PROBLEM TO SOLVE: Copy out every line from the records that includes "with".

◆ ◆ ◆ ◆

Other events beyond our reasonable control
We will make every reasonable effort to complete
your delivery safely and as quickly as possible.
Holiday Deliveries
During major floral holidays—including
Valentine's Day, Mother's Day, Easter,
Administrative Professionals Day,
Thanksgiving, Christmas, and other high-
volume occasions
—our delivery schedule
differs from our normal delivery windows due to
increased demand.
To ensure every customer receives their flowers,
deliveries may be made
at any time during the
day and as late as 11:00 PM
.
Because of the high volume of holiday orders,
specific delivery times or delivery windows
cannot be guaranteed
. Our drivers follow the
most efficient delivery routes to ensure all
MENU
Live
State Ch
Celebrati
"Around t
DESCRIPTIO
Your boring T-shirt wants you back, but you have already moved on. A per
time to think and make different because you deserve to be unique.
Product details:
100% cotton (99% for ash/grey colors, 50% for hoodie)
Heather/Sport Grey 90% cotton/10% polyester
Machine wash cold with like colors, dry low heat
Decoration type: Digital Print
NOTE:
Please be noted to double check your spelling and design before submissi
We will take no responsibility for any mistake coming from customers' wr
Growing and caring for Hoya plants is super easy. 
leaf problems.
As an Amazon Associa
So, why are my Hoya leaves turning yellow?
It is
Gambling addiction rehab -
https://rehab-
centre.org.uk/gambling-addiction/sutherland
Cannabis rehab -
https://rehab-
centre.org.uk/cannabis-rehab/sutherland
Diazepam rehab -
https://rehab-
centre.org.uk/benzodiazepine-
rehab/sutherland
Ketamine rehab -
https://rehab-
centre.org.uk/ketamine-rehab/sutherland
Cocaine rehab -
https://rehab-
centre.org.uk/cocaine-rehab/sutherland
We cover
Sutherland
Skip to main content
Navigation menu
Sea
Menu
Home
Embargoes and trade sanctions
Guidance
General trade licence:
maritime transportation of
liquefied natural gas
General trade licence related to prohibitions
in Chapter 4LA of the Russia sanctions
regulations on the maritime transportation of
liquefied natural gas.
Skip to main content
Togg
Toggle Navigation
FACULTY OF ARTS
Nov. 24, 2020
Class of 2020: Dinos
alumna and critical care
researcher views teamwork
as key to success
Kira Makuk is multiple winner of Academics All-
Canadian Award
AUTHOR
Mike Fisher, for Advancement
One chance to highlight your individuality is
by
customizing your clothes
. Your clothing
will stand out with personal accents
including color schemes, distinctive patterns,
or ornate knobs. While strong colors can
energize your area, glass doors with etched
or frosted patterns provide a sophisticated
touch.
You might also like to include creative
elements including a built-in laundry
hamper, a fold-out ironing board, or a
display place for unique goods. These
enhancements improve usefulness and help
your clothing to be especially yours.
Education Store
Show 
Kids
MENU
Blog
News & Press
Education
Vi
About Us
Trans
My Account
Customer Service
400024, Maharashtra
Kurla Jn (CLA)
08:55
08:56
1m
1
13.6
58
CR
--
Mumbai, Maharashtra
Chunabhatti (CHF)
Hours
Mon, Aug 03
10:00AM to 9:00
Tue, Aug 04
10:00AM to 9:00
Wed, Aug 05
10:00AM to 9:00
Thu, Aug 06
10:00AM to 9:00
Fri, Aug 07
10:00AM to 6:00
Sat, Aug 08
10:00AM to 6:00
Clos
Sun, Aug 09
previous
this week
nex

◆ ◆ ◆ ◆

WRITTEN ANSWER:
Machine wash cold with like colors, dry low heat
will stand out with personal accents
energize your area, glass doors with etched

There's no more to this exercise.